D’uniformisation à harmonisation
Changement culturel – Lorsque différents acteurs internes et externes sont appelés à contribuer à la production de données liées, il n’est pas rare d’assister à une confrontation des savoirs, des perspectives et des vocabulaires utilisés. Pourtant, dans un projet de données liées, plusieurs modèles, standards et vocabulaires peuvent cohabiter dans un même système pour autant que ceux-ci soient conformes aux normes techniques du web sémantique. Il ne s’agit pas d’uniformiser les façons de décrire des ressources, mais de normaliser les référentiels pour les rendre interopérables, la diversité des perspectives venant alors enrichir la connaissance que nous avons de ces ressources.
Il est d’autant plus important d’accueillir cette diversité des pratiques descriptives que, dans divers domaines allant de la muséologie aux administrations publiques, nous sommes amenés à prendre conscience des biais culturels véhiculés par les différents modèles de représentation et de classification en usage au sein des organisations.
▷ Pour aller plus loin: exemple d’ONOMA, un projet du Ministère de la Culture et de la Communication (France) visant à lier les différents référentiels qui décrivent des auteurs, créateurs, producteurs et personnalités intervenant dans le cycle de vie d’un bien culturel. Une démarche d’harmonisation similaire peut être mise en œuvre dans bien d’autres domaines.
De technocentrisme à interdisciplinarité
Changement professionnel – Comment des spécialistes des TI et des sciences de la donnée peuvent-ils travailler sur le traitement de la connaissance d’un domaine hors de leur champ de compétences? Un projet web sémantique comporte des défis de nature technique et conceptuelle pour lesquelles il est impératif de rassembler une diversité de perspectives et d’expertises. Notamment, en ce qui a trait à l’organisation et au traitement de l’information, comme l’indexation de documents, la modélisation des connaissances ou la linguistique.
▷ Pour aller plus loin: billet de Fred Cavazza, spécialiste des transformations numériques, sur le rôle central des experts métiers dans des projets de traitement de données, dont des systèmes d’intelligence artificielle.
Du court terme au long terme
Changement structurel – Les programmes qui soutiennent organismes et secteurs d’activité sont généralement orientés vers l’atteinte de résultats à court terme. Or, il ne faut pas attendre de résultats immédiats de projet de données liées. Il y a donc peu d’incitatifs, pour les organisations, à réaliser des projets leur permettant d’entrer dans l’économie de la connaissance. Pour ce faire, il faut adapter les politiques et programmes afin d’encourager les investissements à moyen et long termes. Ceux-ci donneront lieu à des initiatives telles que des preuves de concept ou des prototypes, préalables nécessaires de projets plus ambitieux.
▷ En résumé – Le web sémantique ne constitue pas uniquement une évolution technologique mais avant tout une transformation profonde des modes de gestion de l’information et de gouvernance des données. Il nécessite la mise en place de nouvelles façons de travailler, tant pour la décentralisation des prises de décision que pour l’abolition des silos informationnels et la mise en commun de l’information.

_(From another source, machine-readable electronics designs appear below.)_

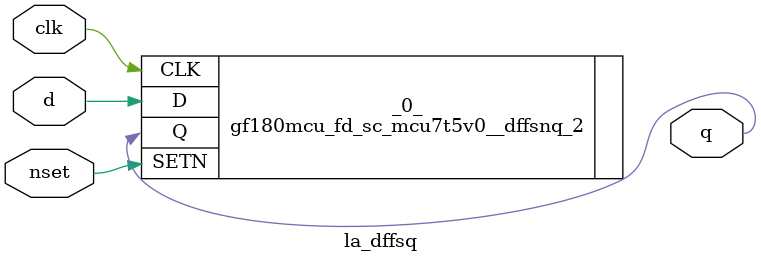
<source format=v>

/* Generated by Yosys 0.37 (git sha1 a5c7f69ed, clang 14.0.0-1ubuntu1.1 -fPIC -Os) */

module la_dffsq(d, clk, nset, q);
  input clk;
  wire clk;
  input d;
  wire d;
  input nset;
  wire nset;
  output q;
  wire q;
  gf180mcu_fd_sc_mcu7t5v0__dffsnq_2 _0_ (
    .CLK(clk),
    .D(d),
    .Q(q),
    .SETN(nset)
  );
endmodule

</source>
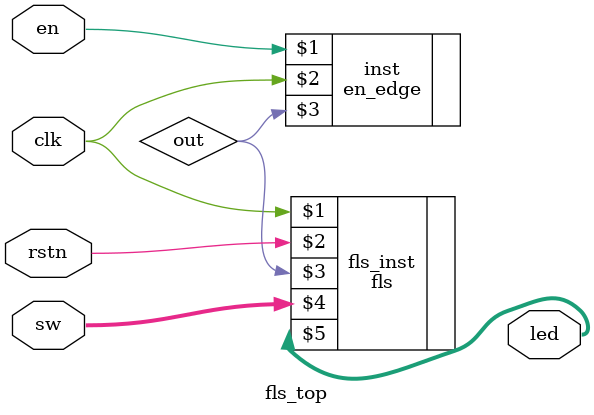
<source format=v>
`timescale 1ns / 1ps


module fls_top (
        input clk,
        input rstn,
        input en,
        input [15:0] sw,
        output [15:0] led
    );

    wire out;
    en_edge inst(en, clk, out);
    fls fls_inst(clk, rstn, out, sw, led);
endmodule

</source>
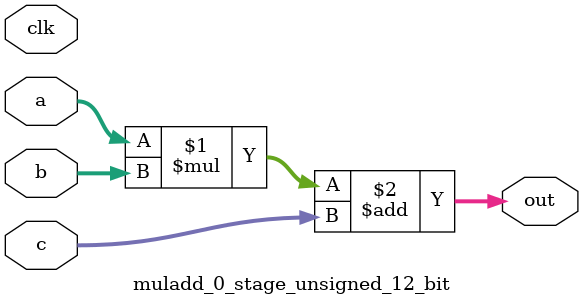
<source format=sv>
(* use_dsp = "yes" *) module muladd_0_stage_unsigned_12_bit(
	input  [11:0] a,
	input  [11:0] b,
	input  [11:0] c,
	output [11:0] out,
	input clk);

	assign out = (a * b) + c;
endmodule

</source>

Transformation pour un monde numérique
Le web sémantique nous amène à envisager le numérique comme un écosystème d’acteurs métiers et de moyens technologiques interdépendants. Contrairement aux projets informatiques “traditionnels”, il nécessite l’aménagement d’un environnement d’apprentissage collaboratif et de conversations transversales dans l’organisation. Sa finalité est de faire émerger l’intelligence collective permettant de produire de la connaissance et non de développer des systèmes.